We bolted out the front of the Commandatura, carrying our weapons openly. Lightbody jumped aside to let me lead.
The van towing the cage was pulled up to the side door. Nobody was inside the vehicle, but the diesel engine was running. A Fed ran out the constabulary door. Kiley fired, knocking the man's legs out from under him with a charge of buckshot in the thighs.
The constabulary door banged against its jamb and bounced a few centimeters open. Stephen's laser spiked at a nearly reciprocal angle to that of his first bolt. Men screamed as more burning metal sprayed.
I'd never seen controls laid out like those of the van. The steering wheel was in the center of the front compartment. There were hand controls to either side of the wheel, but no foot pedals.
"I'll drive, sir!" Loomis cried, handing me his shotgun. I slid across the bench seat as the others piled in.
Loomis twisted the left handgrip and let a return spring slide it to the dash panel, then pulled the right grip out to its stop. The diesel lugged momentarily before it roared, chirping the tires. We pulled away from the Commandatura. The door of the trailer for prisoners wasn't latched. It swung open and shut, ringing loudly each time.
Loomis turned us and headed up the paved street directly toward the gate. The trailer oscillated from side to side. It swiped a stand of pickled produce, hurling brine and glass shards across the front of the nearest building, then swung the other way and hit a cursing pedestrian who'd managed to dodge the careening van.
A siren sounded from the spaceport. It can't have had anything to do with us, there wasn't time. Stephen reached past Loomis from the other side and flicked a dash control. Our bell began to clang.

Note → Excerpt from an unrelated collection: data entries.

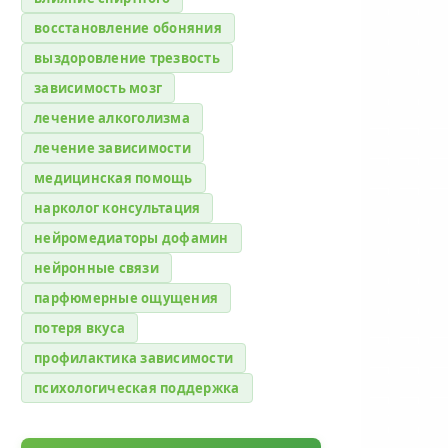
восстановление обоняния
выздоровление трезвость
зависимость мозг
лечение алкоголизма
лечение зависимости
медицинская помощь
нарколог консультация
нейромедиаторы дофамин
нейронные связи
парфюмерные ощущения
потеря вкуса
профилактика зависимости
психологическая поддержка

Three Molts were swinging a gate of heavy steel tubing across the port entrance. Their officer, a human wearing a gray tunic, saw our van coming. He waved his rifle to halt us.
The four Molts who crewed the port-defense laser were watching the commotion among the ships on the field. The siren came from the Yellowknife. All the Fed warship's external lights were on, flooding her surroundings with white glare.
Loomis steered for the narrowing gap between the gate and its concrete post. The Molts continued to trudge forward. The officer threw his rifle to his shoulder and aimed. Stephen's flashgun stabbed. The Fed's chest exploded.
Our left fender scraped the gatepost. My door screeched back in an accordion pleat. The right-side wheels rode over the bottom bar of the gate. The second and third bars bent down but the sturdy framework as a whole didn't flatten.